### Exercise description
For each entry below, please return its exact wording and leave out any picture.

### Record set
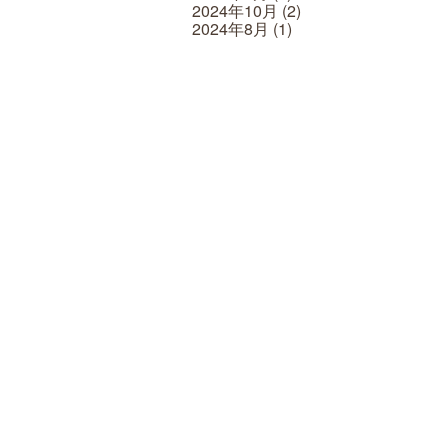
2024年10月
(2)
2024年8月
(1)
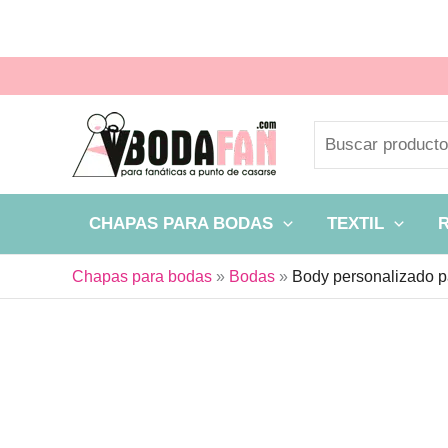
Ir
al
contenido
Buscar
CHAPAS PARA BODAS
TEXTIL
Chapas para bodas
»
Bodas
»
Body personalizado p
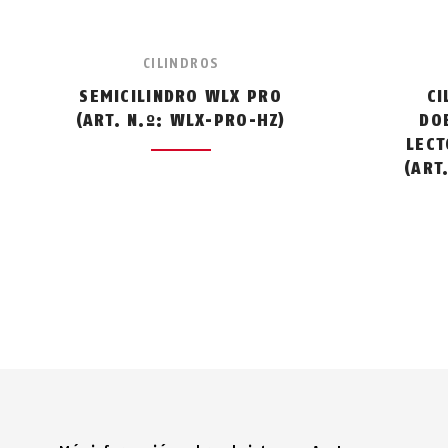
CILINDROS
SEMICILINDRO WLX PRO
CI
(ART. N.º: WLX-PRO-HZ)
DO
LECT
(ART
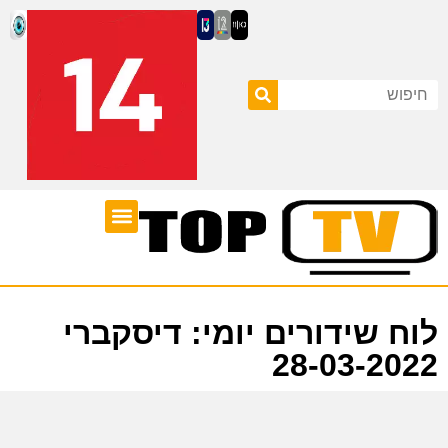
ערוצי טלוויזיה
לוח שידורים
לוח שידורים יומי: דיסקברי
28-03-2022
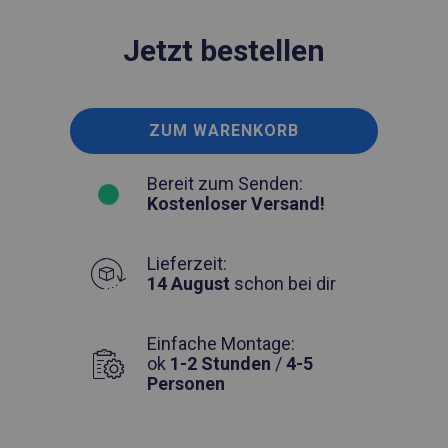
Jetzt bestellen
ZUM WARENKORB
Bereit zum Senden:
Kostenloser Versand!
Lieferzeit:
14 August
schon bei dir
Einfache Montage:
ok
1-2 Stunden
/
4-5
Personen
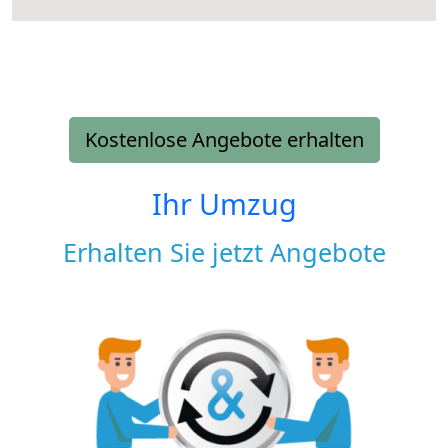
Kostenlose Angebote erhalten
Ihr Umzug
Erhalten Sie jetzt Angebote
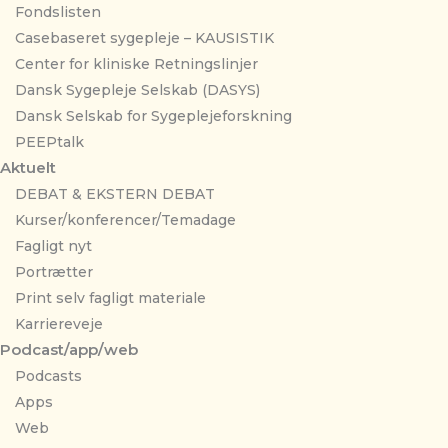
Fondslisten
Casebaseret sygepleje – KAUSISTIK
Center for kliniske Retningslinjer
Dansk Sygepleje Selskab (DASYS)
Dansk Selskab for Sygeplejeforskning
PEEPtalk
Aktuelt
DEBAT & EKSTERN DEBAT
Kurser/konferencer/Temadage
Fagligt nyt
Portrætter
Print selv fagligt materiale
Karriereveje
Podcast/app/web
Podcasts
Apps
Web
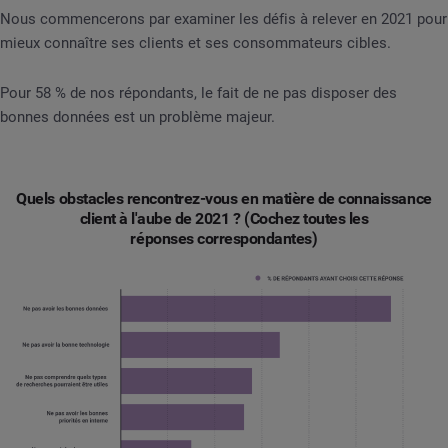
Nous commencerons par examiner les défis à relever en 2021 pour
mieux connaître ses clients et ses consommateurs cibles.
Pour 58 % de nos répondants, le fait de ne pas disposer des
bonnes données est un problème majeur.
Quels obstacles rencontrez-vous en matière de connaissance
client à l'aube de 2021 ? (Cochez toutes les
réponses correspondantes)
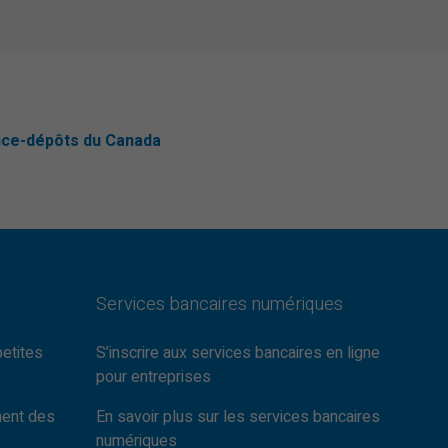
nce-dépôts du Canada
Services bancaires numériques
petites
S’inscrire aux services bancaires en ligne
pour entreprises
ment des
En savoir plus sur les services bancaires
numériques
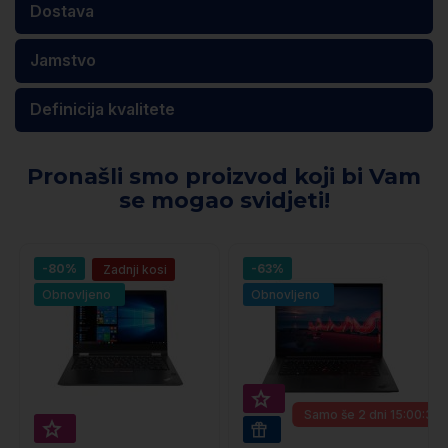
Dostava
Jamstvo
Definicija kvalitete
Pronašli smo proizvod koji bi Vam
se mogao svidjeti!
-80%
-63%
Zadnji kosi
Obnovljeno
Obnovljeno
Super prihranek 50€
Samo še
2 dni 15:00:33
Super prihranek 50€
WIN 11 PRO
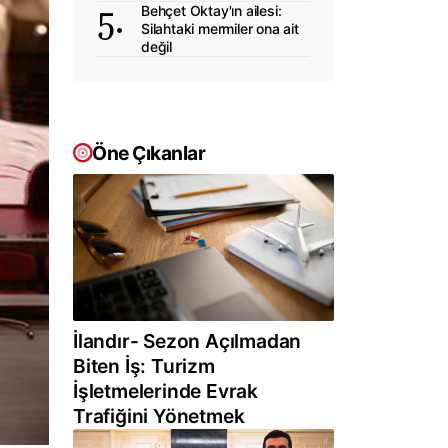
Behçet Oktay'ın ailesi:
Silahtaki mermiler ona ait
değil
Öne Çıkanlar
İlandır- Sezon Açılmadan
Biten İş: Turizm
İşletmelerinde Evrak
Trafiğini Yönetmek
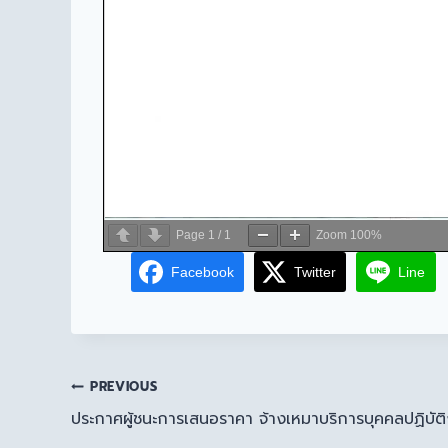
Page
1
/
1
Zoom
100%
Facebook
Twitter
Line
PREVIOUS
ประกาศผู้ชนะการเสนอราคา จ้างเหมาบริการบุคคลปฏิบั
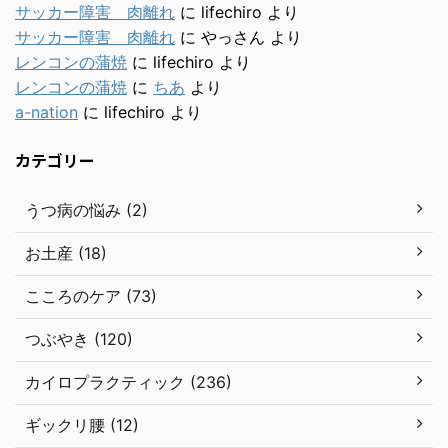
サッカー障害 肉離れ
に
lifechiro
より
サッカー障害 肉離れ
に
やっさん
より
レンコンの蒲焼
に
lifechiro
より
レンコンの蒲焼
に
ちあ
より
a-nation
に
lifechiro
より
カテゴリー
うつ病の悩み (2)
お土産 (18)
こころのケア (73)
つぶやき (120)
カイロプラクティック (236)
ギックリ腰 (12)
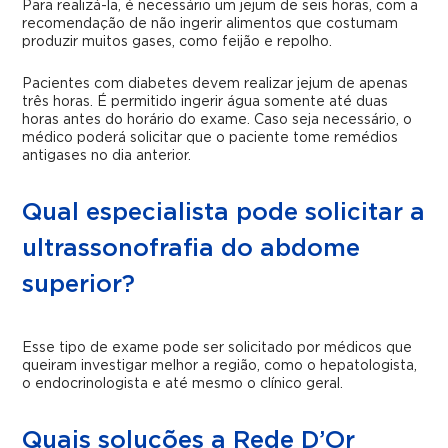
Para realizá-la, é necessário um jejum de seis horas, com a
recomendação de não ingerir alimentos que costumam
produzir muitos gases, como feijão e repolho.
Pacientes com diabetes devem realizar jejum de apenas
três horas. É permitido ingerir água somente até duas
horas antes do horário do exame. Caso seja necessário, o
médico poderá solicitar que o paciente tome remédios
antigases no dia anterior.
Qual especialista pode solicitar a
ultrassonofrafia do abdome
superior?
Esse tipo de exame pode ser solicitado por médicos que
queiram investigar melhor a região, como o hepatologista,
o endocrinologista e até mesmo o clínico geral.
Quais soluções a Rede D’Or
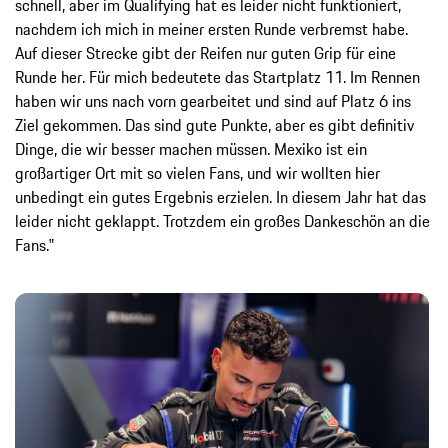
schnell, aber im Qualifying hat es leider nicht funktioniert,
nachdem ich mich in meiner ersten Runde verbremst habe.
Auf dieser Strecke gibt der Reifen nur guten Grip für eine
Runde her. Für mich bedeutete das Startplatz 11. Im Rennen
haben wir uns nach vorn gearbeitet und sind auf Platz 6 ins
Ziel gekommen. Das sind gute Punkte, aber es gibt definitiv
Dinge, die wir besser machen müssen. Mexiko ist ein
großartiger Ort mit so vielen Fans, und wir wollten hier
unbedingt ein gutes Ergebnis erzielen. In diesem Jahr hat das
leider nicht geklappt. Trotzdem ein großes Dankeschön an die
Fans.‟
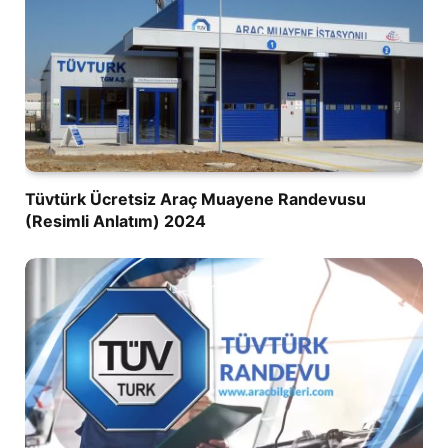
Tüvtürk Ücretsiz Araç Muayene Randevusu
(Resimli Anlatım) 2024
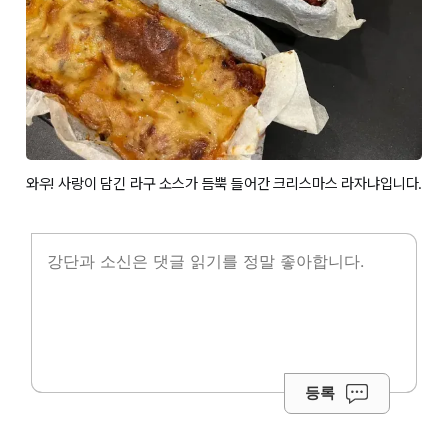
와우! 사랑이 담긴 라구 소스가 듬뿍 들어간 크리스마스 라자냐입니다.
등록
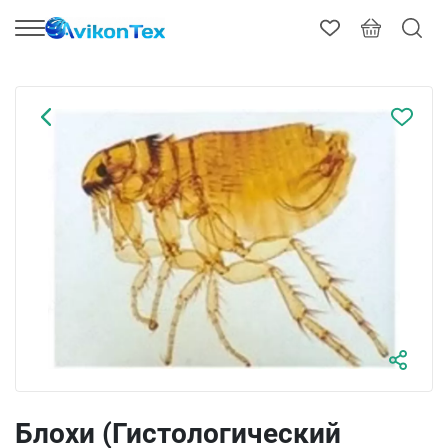
Блохи (Гистологический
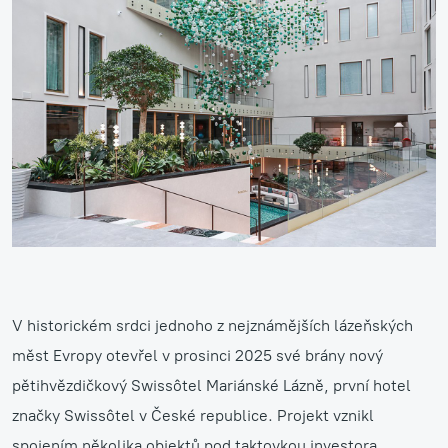
V historickém srdci jednoho z nejznámějších lázeňských
měst Evropy otevřel v prosinci 2025 své brány nový
pětihvězdičkový Swissôtel Mariánské Lázně, první hotel
značky Swissôtel v České republice. Projekt vznikl
spojením několika objektů pod taktovkou investora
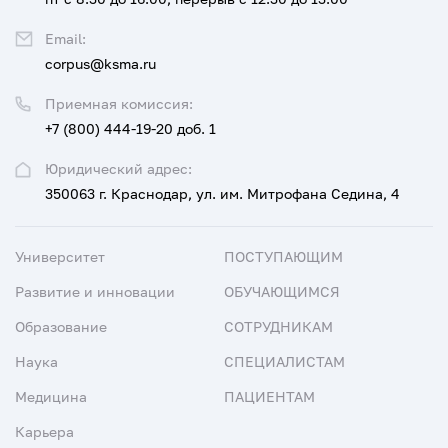
Email:
corpus@ksma.ru
Приемная комиссия:
+7 (800) 444-19-20 доб. 1
Юридический адрес:
350063 г. Краснодар, ул. им. Митрофана Седина, 4
Университет
ПОСТУПАЮЩИМ
Развитие и инновации
ОБУЧАЮЩИМСЯ
Образование
СОТРУДНИКАМ
Наука
СПЕЦИАЛИСТАМ
Медицина
ПАЦИЕНТАМ
Карьера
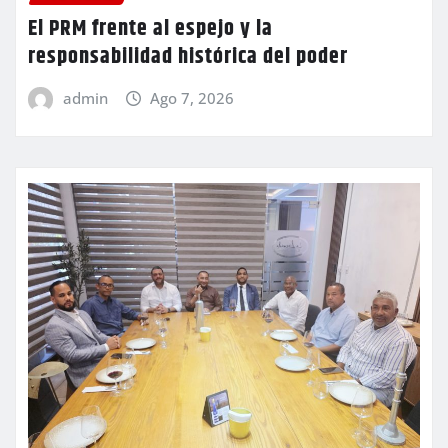
El PRM frente al espejo y la
responsabilidad histórica del poder
admin
Ago 7, 2026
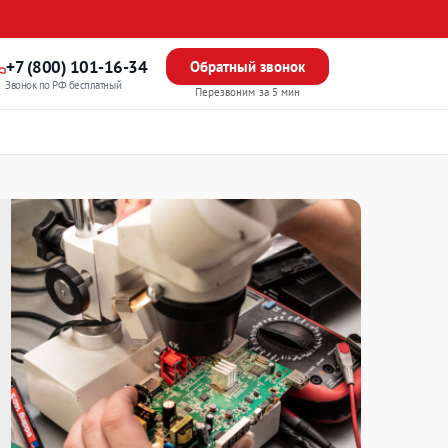
+7 (800) 101-16-34
Обратный звонок
Звонок по РФ бесплатный
Перезвоним за 5 мин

### Written answer
2024年10月
(2)
2024年8月
(1)
Ir
al
contenido
Buscar
CHAPAS PARA BODAS
TEXTIL
Chapas para bodas
»
Bodas
»
Body personalizado p
CILINDROS
SEMICILINDRO WLX PRO
CI
(ART. N.º: WLX-PRO-HZ)
DO
LECT
(ART
ערוצי טלוויזיה
לוח שידורים
לוח שידורים יומי: דיסקברי
28-03-2022
Jetzt bestellen
ZUM WARENKORB
Bereit zum Senden:
Kostenloser Versand!
Lieferzeit:
14 August
schon bei dir
Einfache Montage:
ok
1-2 Stunden
/
4-5
Personen
Kostenlose Angebote erhalten
Ihr Umzug
Erhalten Sie jetzt Angebote
Fondslisten
Casebaseret sygepleje – KAUSISTIK
Center for kliniske Retningslinjer
Dansk Sygepleje Selskab (DASYS)
Dansk Selskab for Sygeplejeforskning
PEEPtalk
Aktuelt
DEBAT & EKSTERN DEBAT
Kurser/konferencer/Temadage
Fagligt nyt
Portrætter
Print selv fagligt materiale
Karriereveje
Podcast/app/web
Podcasts
Apps
Web
Nous commencerons par examiner les défis à relever en 2021 pour
mieux connaître ses clients et ses consommateurs cibles.
Pour 58 % de nos répondants, le fait de ne pas disposer des
bonnes données est un problème majeur.
Quels obstacles rencontrez-vous en matière de connaissance
client à l'aube de 2021 ? (Cochez toutes les
réponses correspondantes)
nce-dépôts du Canada
Services bancaires numériques
petites
S’inscrire aux services bancaires en ligne
pour entreprises
ment des
En savoir plus sur les services bancaires
numériques
Dostava
Jamstvo
Definicija kvalitete
Pronašli smo proizvod koji bi Vam
se mogao svidjeti!
-80%
-63%
Zadnji kosi
Obnovljeno
Obnovljeno
Super prihranek 50€
Samo še
2 dni 15:00:33
Super prihranek 50€
WIN 11 PRO
Behçet Oktay'ın ailesi:
Silahtaki mermiler ona ait
değil
Öne Çıkanlar
İlandır- Sezon Açılmadan
Biten İş: Turizm
İşletmelerinde Evrak
Trafiğini Yönetmek
Page
1
/
1
Zoom
100%
Facebook
Twitter
Line
PREVIOUS
ประกาศผู้ชนะการเสนอราคา จ้างเหมาบริการบุคคลปฏิบั
サッカー障害 肉離れ
に
lifechiro
より
サッカー障害 肉離れ
に
やっさん
より
レンコンの蒲焼
に
lifechiro
より
レンコンの蒲焼
に
ちあ
より
a-nation
に
lifechiro
より
カテゴリー
うつ病の悩み (2)
お土産 (18)
こころのケア (73)
つぶやき (120)
カイロプラクティック (236)
ギックリ腰 (12)
Para realizá-la, é necessário um jejum de seis horas, com a
recomendação de não ingerir alimentos que costumam
produzir muitos gases, como feijão e repolho.
Pacientes com diabetes devem realizar jejum de apenas
três horas. É permitido ingerir água somente até duas
horas antes do horário do exame. Caso seja necessário, o
médico poderá solicitar que o paciente tome remédios
antigases no dia anterior.
Qual especialista pode solicitar a
ultrassonofrafia do abdome
superior?
Esse tipo de exame pode ser solicitado por médicos que
queiram investigar melhor a região, como o hepatologista,
o endocrinologista e até mesmo o clínico geral.
Quais soluções a Rede D’Or
schnell, aber im Qualifying hat es leider nicht funktioniert,
nachdem ich mich in meiner ersten Runde verbremst habe.
Auf dieser Strecke gibt der Reifen nur guten Grip für eine
Runde her. Für mich bedeutete das Startplatz 11. Im Rennen
haben wir uns nach vorn gearbeitet und sind auf Platz 6 ins
Ziel gekommen. Das sind gute Punkte, aber es gibt definitiv
Dinge, die wir besser machen müssen. Mexiko ist ein
großartiger Ort mit so vielen Fans, und wir wollten hier
unbedingt ein gutes Ergebnis erzielen. In diesem Jahr hat das
leider nicht geklappt. Trotzdem ein großes Dankeschön an die
Fans.‟
Tüvtürk Ücretsiz Araç Muayene Randevusu
(Resimli Anlatım) 2024
와우! 사랑이 담긴 라구 소스가 듬뿍 들어간 크리스마스 라자냐입니다.
등록
Блохи (Гистологический
V historickém srdci jednoho z nejznámějších lázeňských
měst Evropy otevřel v prosinci 2025 své brány nový
pětihvězdičkový Swissôtel Mariánské Lázně, první hotel
značky Swissôtel v České republice. Projekt vznikl
spojením několika objektů pod taktovkou investora
Email:
corpus@ksma.ru
Приемная комиссия:
+7 (800) 444-19-20 доб. 1
Юридический адрес:
350063 г. Краснодар, ул. им. Митрофана Седина, 4
Университет
ПОСТУПАЮЩИМ
Развитие и инновации
ОБУЧАЮЩИМСЯ
Образование
СОТРУДНИКАМ
Наука
СПЕЦИАЛИСТАМ
Медицина
ПАЦИЕНТАМ
Карьера
El PRM frente al espejo y la
responsabilidad histórica del poder
admin
Ago 7, 2026
+7 (800) 101-16-34
Обратный звонок
Звонок по РФ бесплатный
Перезвоним за 5 мин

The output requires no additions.